_Document passage_:
------------------------------------------------------------------------

There are thorny privacy questions: A machine teeming with cameras and sensors roaming company hallways could be a dystopian tool of corporate surveillance if abused, experts say. But Naver has done extensive research to make sure its robots look, move and behave in a way that makes employees comfortable. And as it develops its own robot privacy rules, it hopes to write the blueprint for the office robots of the future. “Our effort now is to minimize the discomfort they cause to humans,” said Kang Sang-chul, an executive at Naver Labs.
Naver said one distinctive feature of its robots was that they are intentionally “brainless,” meaning they are not rolling computers that process information inside the machine. Instead, the robots communicate in real time over a high-speed, private 5G network with a centralized “cloud” computing system.

------------------------------------------------------------------------

[Stored data entries]

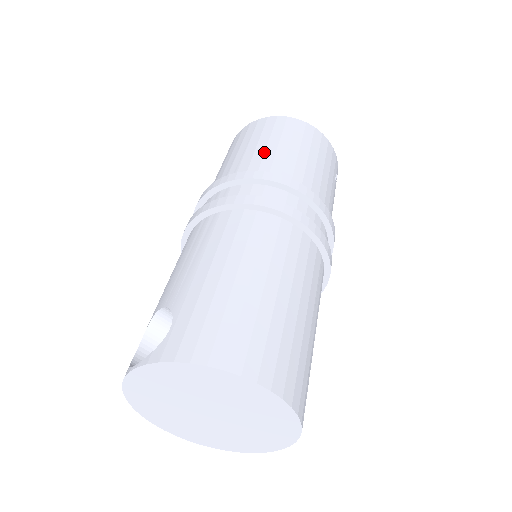
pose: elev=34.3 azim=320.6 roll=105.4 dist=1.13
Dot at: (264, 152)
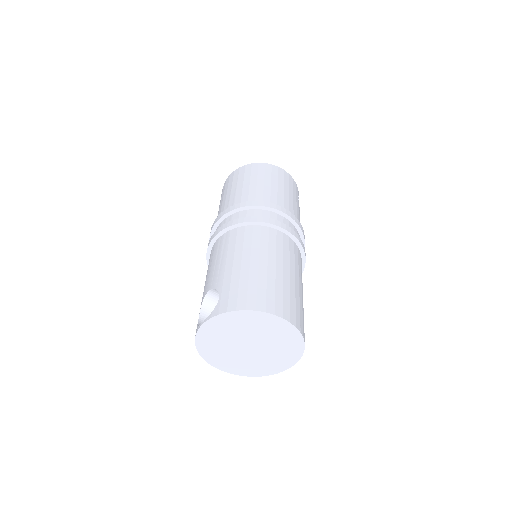
Dot at: (249, 189)
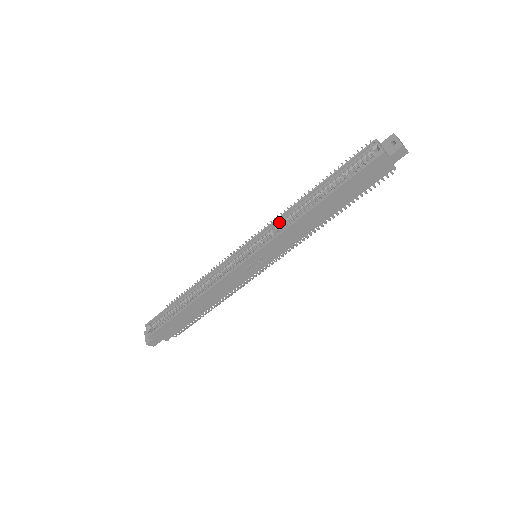
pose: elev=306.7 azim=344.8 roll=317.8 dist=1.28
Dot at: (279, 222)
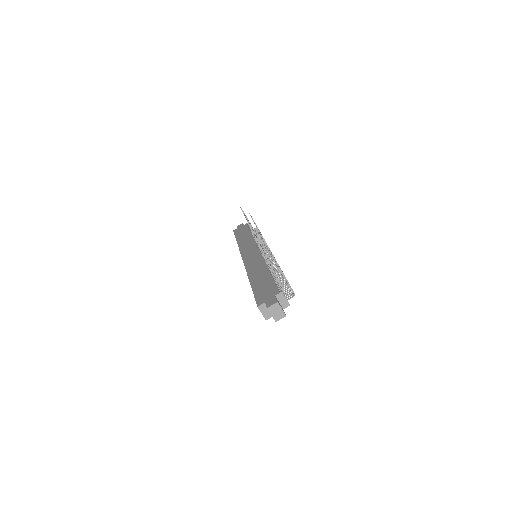
Dot at: occluded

------------------------------------------------------------------------

_What is asked_:
A: In the passage about Naver's office robots, what kind of network do the robots use to communicate with the centralized cloud computing system?
B: Please pick up the passage about Naver's office robots after its final sentence and carry it forward.
The items are separate from the passage about Naver's office robots.

_Expected outputs_:
A: A high-speed, private 5G network.

B:
Tech firms often encourage employees to test out their own products, but with its robots, Naver has turned its entire office into a research and development lab. Every door is programmed to open when a robot approaches. There are no tight hallways or obstructions on the floor. The ceilings are marked with numbers and QR codes to help the robots orient themselves.
Naver isn’t the only tech firm trying to advance robot technology. Rice Robotics has deployed hundreds of cartoonish, boxy robots that deliver packages, groceries and more in office buildings, shopping malls and convenience stores around Asia. Robots like Optimus, a prototype Tesla unveiled in September, are designed to be more like humans, and carry boxes, water plants and more, but they are a long way from being deployed.